Many airlines and OTA fraud review systems would have already flagged these mismatches as signs of a high-risk order that should be declined or at the very least routed to manual review. But despite the multiple data mismatches, this order is absolutely legitimate and was safely approved by Riskified.

So how did Riskified identify that this order is valid? Based on the email address used, and previous orders with similar details, we deduced that it was likely a business related purchase. A  LinkedIn search confirmed that the domain listed in the email belongs to a US owned company headed by Patricia Williams. It has offices in Europe, and the traveler shared their surname with a company manager. A Facebook scan then revealed that the traveler was the manager’s husband, and according to her status they were both looking forward to relocating to the US following her promotion.

Based on the information already obtained it would be quite safe to conclude that this was a legitimate order. But Riskified’s elastic order linking system – which links every new order to those previously reviewed – provided even more insight, and revealed that the same email address, connecting from the same IP, had been used to make another travel-related booking four months prior. That transaction had been approved and did not return as a chargeback.

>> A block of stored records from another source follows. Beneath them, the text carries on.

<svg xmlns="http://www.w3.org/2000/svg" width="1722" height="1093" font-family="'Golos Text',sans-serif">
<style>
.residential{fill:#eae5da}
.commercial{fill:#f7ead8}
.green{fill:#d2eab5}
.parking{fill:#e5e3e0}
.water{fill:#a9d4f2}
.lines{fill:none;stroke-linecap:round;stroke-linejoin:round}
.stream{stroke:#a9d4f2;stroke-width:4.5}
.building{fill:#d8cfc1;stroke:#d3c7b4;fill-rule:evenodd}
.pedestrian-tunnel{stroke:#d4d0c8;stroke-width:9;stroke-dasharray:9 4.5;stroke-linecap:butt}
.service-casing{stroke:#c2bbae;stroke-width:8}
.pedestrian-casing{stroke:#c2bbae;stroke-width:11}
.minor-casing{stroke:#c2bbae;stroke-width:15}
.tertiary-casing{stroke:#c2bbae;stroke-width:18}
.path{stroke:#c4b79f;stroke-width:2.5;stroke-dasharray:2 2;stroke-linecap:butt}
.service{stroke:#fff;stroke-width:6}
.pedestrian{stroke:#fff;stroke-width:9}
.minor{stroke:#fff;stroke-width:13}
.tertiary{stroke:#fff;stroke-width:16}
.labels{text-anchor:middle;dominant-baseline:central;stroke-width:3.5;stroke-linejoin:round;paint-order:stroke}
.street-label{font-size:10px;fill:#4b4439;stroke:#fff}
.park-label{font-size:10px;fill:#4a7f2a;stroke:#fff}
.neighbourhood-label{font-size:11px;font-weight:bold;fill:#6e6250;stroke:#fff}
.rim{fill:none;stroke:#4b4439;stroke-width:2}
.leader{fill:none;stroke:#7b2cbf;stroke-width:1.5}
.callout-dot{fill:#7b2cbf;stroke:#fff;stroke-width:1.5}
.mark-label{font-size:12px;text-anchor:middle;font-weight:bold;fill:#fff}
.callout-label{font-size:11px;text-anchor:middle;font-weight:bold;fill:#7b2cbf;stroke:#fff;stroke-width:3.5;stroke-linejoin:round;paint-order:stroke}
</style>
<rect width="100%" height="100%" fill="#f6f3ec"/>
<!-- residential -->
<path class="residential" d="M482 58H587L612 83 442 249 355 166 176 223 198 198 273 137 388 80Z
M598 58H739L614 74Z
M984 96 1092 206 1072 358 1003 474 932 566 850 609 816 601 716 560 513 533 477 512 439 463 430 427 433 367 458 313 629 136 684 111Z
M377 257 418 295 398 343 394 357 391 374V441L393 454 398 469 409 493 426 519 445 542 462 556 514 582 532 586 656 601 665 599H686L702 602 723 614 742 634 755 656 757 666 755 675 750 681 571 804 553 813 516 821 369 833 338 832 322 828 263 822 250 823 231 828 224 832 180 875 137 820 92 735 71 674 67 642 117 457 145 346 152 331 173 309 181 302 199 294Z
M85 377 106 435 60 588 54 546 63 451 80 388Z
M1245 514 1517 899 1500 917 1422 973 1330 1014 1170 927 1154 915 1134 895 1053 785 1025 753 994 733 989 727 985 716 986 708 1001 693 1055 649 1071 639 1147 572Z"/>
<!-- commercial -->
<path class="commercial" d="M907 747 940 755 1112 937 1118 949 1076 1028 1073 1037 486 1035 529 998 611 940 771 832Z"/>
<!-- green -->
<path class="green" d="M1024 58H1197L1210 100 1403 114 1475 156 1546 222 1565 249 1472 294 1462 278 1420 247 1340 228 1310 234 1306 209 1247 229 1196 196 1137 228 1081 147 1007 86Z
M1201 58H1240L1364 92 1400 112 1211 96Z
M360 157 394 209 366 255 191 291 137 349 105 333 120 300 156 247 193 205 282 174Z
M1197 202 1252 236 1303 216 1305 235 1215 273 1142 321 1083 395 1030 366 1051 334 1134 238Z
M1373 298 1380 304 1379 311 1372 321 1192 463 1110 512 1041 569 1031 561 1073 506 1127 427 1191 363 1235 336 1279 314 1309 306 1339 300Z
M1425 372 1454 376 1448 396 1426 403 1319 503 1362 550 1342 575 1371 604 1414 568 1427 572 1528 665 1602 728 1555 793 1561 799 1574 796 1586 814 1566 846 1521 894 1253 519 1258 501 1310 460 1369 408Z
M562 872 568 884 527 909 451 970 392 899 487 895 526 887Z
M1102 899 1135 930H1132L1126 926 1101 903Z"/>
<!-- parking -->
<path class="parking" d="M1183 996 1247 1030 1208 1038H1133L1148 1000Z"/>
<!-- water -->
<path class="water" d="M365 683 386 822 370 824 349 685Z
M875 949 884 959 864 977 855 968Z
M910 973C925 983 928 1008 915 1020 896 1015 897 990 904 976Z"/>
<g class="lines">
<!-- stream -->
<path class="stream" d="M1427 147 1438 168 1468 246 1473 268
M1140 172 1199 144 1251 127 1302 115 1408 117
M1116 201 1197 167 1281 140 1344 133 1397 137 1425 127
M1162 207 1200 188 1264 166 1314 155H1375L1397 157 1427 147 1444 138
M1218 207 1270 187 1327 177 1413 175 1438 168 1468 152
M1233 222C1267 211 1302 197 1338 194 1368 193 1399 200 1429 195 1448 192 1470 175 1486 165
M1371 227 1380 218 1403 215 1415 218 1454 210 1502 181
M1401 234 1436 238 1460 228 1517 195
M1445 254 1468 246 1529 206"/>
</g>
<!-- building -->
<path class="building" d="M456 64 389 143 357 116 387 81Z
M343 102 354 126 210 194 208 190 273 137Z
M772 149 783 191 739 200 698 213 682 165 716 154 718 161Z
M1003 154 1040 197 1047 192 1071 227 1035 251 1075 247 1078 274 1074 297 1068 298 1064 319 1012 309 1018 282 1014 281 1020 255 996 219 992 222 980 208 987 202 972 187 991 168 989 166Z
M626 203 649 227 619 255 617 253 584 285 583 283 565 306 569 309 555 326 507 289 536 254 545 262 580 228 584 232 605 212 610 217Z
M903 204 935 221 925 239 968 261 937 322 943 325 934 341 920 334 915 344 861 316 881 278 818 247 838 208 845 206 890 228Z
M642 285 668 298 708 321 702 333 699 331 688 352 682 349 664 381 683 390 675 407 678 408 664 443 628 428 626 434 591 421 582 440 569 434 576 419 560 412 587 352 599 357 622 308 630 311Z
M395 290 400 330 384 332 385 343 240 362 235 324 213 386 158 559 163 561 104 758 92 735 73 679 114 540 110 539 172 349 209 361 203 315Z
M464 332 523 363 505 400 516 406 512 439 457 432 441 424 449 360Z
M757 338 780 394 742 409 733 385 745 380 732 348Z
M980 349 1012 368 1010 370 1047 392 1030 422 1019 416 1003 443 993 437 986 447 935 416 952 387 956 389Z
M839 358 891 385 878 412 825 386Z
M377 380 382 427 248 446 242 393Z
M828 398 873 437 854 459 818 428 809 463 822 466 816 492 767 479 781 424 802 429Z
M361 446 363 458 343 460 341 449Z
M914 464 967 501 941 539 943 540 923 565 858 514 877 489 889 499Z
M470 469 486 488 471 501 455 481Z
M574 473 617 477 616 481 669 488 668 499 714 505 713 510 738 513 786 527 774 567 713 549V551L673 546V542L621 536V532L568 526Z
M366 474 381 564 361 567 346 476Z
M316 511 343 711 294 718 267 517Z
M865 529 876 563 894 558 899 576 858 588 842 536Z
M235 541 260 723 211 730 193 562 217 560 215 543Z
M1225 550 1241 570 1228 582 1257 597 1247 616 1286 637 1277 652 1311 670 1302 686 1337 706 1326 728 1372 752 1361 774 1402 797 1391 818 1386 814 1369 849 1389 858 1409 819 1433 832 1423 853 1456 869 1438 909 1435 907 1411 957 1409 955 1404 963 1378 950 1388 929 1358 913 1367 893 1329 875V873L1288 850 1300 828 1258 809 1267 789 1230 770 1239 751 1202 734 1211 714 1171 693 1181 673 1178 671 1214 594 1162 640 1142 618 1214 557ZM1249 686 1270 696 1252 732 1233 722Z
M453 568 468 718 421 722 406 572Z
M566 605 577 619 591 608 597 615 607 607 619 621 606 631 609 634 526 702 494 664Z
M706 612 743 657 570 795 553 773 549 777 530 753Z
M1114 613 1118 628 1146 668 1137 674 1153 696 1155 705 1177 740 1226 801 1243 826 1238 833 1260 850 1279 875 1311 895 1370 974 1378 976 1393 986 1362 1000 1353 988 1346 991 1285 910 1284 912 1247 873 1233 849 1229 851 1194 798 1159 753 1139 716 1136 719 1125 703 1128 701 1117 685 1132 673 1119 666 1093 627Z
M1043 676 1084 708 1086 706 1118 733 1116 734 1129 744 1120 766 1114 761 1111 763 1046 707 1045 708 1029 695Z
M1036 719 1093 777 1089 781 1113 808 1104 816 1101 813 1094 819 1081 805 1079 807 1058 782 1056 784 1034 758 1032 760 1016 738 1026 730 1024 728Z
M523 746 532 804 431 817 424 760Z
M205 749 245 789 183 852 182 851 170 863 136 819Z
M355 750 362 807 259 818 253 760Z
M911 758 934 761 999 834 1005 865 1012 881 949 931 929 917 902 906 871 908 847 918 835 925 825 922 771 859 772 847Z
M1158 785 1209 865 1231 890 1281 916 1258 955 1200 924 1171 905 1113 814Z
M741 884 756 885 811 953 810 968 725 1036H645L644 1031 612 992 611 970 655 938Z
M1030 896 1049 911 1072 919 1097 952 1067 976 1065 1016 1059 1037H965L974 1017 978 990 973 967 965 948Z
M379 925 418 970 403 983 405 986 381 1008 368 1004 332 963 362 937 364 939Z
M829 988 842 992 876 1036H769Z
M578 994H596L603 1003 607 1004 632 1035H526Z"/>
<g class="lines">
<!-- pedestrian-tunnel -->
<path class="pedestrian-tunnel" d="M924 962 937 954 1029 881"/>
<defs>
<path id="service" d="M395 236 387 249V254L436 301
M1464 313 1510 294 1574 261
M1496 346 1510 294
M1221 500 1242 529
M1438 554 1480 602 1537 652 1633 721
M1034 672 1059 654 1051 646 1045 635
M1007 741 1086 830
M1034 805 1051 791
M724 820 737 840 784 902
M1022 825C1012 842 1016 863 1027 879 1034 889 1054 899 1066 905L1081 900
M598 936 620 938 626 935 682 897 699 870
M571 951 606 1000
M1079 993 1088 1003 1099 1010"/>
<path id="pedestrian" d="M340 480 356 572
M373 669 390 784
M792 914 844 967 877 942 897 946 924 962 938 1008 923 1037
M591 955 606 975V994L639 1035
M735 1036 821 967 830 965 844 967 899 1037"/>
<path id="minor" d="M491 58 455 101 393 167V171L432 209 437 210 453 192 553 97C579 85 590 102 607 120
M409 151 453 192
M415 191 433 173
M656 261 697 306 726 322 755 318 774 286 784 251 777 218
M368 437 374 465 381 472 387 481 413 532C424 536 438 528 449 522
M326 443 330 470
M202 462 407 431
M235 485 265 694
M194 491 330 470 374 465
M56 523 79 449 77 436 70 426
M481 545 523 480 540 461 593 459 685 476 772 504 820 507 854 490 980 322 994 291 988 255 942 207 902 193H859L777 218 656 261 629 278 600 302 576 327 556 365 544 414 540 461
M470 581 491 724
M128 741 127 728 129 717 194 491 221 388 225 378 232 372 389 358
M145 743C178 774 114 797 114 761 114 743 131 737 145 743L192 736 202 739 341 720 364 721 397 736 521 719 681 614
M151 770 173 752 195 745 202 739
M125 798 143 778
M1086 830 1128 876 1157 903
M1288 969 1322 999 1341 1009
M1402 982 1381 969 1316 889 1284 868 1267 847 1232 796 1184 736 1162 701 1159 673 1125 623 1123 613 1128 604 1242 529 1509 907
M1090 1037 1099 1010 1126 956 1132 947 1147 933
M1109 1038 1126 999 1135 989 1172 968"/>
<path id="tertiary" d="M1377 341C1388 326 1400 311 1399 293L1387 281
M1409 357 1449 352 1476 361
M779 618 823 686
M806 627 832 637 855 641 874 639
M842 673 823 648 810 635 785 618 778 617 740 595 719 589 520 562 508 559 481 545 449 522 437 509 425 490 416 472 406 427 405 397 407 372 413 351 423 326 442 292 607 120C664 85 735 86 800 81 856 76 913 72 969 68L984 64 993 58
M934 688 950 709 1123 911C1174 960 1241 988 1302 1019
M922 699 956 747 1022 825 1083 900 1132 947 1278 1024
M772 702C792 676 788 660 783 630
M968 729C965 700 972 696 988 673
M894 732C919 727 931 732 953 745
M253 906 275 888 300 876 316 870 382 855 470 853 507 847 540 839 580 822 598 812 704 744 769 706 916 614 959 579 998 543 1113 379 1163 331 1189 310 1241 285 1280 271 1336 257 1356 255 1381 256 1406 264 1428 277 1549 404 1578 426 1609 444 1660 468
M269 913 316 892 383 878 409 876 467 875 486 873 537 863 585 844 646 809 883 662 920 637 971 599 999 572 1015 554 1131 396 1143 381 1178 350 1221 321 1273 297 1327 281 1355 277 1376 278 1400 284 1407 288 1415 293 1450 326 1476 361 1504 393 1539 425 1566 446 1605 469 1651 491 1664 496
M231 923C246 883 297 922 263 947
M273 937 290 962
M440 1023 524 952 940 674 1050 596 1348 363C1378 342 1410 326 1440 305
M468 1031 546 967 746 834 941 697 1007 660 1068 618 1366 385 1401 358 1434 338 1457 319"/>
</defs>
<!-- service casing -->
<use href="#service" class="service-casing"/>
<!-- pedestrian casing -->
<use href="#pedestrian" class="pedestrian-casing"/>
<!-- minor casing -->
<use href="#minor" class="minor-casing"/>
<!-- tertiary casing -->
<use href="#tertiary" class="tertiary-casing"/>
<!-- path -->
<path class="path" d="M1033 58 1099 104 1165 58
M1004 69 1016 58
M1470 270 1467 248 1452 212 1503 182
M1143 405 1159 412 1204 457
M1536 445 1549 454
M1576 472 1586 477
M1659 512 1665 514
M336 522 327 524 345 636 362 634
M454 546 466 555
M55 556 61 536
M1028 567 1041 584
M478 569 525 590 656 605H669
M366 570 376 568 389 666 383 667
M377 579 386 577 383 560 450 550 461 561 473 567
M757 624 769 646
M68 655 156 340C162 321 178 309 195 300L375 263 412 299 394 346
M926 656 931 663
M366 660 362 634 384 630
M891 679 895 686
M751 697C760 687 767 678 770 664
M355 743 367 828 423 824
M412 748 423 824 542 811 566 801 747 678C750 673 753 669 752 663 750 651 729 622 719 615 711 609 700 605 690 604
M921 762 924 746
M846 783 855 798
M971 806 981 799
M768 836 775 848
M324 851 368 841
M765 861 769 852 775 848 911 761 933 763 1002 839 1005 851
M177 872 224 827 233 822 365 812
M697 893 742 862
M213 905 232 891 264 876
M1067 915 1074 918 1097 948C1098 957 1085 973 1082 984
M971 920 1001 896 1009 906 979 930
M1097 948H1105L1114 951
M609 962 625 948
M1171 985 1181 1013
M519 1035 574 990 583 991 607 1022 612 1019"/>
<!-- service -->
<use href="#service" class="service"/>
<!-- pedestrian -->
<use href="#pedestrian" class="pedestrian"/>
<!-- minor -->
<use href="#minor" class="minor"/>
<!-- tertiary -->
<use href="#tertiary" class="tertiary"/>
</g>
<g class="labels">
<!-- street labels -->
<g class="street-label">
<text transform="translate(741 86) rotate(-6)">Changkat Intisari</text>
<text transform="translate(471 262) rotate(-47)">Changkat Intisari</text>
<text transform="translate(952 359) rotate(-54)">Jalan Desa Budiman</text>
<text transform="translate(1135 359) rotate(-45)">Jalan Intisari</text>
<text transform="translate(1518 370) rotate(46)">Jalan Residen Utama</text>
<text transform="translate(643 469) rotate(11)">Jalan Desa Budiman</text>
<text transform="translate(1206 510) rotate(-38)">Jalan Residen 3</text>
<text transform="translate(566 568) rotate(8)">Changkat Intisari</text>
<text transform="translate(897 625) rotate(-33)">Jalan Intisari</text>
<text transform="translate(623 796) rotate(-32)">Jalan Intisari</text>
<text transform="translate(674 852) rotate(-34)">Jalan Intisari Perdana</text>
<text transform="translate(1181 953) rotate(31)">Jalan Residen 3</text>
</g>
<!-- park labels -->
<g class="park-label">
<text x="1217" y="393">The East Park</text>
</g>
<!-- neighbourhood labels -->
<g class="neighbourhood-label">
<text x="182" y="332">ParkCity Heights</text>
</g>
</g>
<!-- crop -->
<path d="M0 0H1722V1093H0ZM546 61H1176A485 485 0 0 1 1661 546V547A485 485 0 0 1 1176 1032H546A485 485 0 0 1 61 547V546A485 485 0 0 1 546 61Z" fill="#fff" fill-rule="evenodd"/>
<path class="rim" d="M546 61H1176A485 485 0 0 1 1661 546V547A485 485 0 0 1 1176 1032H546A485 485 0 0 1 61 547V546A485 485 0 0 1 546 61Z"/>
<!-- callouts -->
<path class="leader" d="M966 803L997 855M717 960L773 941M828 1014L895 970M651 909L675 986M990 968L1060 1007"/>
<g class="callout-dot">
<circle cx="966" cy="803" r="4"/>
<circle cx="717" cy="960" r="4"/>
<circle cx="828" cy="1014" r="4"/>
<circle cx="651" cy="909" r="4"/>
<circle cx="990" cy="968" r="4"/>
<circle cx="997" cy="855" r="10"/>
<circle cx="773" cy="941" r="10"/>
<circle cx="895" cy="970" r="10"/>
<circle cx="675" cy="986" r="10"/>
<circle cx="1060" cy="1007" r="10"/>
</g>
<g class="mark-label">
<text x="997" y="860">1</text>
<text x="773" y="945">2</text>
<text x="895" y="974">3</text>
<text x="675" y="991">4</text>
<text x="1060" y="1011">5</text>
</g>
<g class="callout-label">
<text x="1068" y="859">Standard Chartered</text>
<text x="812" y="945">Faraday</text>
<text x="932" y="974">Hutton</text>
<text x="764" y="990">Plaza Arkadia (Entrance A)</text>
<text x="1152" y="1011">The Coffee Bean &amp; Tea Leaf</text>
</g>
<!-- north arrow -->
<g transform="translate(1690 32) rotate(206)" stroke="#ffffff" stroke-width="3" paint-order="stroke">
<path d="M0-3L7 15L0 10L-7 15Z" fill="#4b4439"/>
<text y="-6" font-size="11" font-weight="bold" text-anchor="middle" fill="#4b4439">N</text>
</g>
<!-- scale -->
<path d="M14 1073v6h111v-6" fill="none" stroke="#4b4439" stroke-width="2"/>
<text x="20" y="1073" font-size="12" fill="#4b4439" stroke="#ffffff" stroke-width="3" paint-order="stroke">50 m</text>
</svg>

In short: the office administrator of the company’s Italian branch, used the American CEO’s credit card to purchase a ticket for a relocating employee’s French spouse.

Hold on to your revenue

This is only one example of how drawing on additional sources can assist fraud teams to familiarise themselves with the patterns of genuine travelers. Without the ability to incorporate this data, the transaction would probably have been hard declined.

In some cases, merchants may have opted to use an alternative, more conspicuous measure to verify the order (such as contacting the customer by phone). However, such an approach is inconvenient, time consuming, and will generally impact negatively on a customer’s experience.

By enforcing high-friction verification measures, or by falsely declining such orders, merchant’s stand to not only lose the revenue from that specific purchase, but also jeopardize their relationship with highly profitable clients. And sending rejected, annoyed, legitimate customers to competing sites – where they are able to reserve the exact same tickets – is a highly frightening prospect in such a competitive market.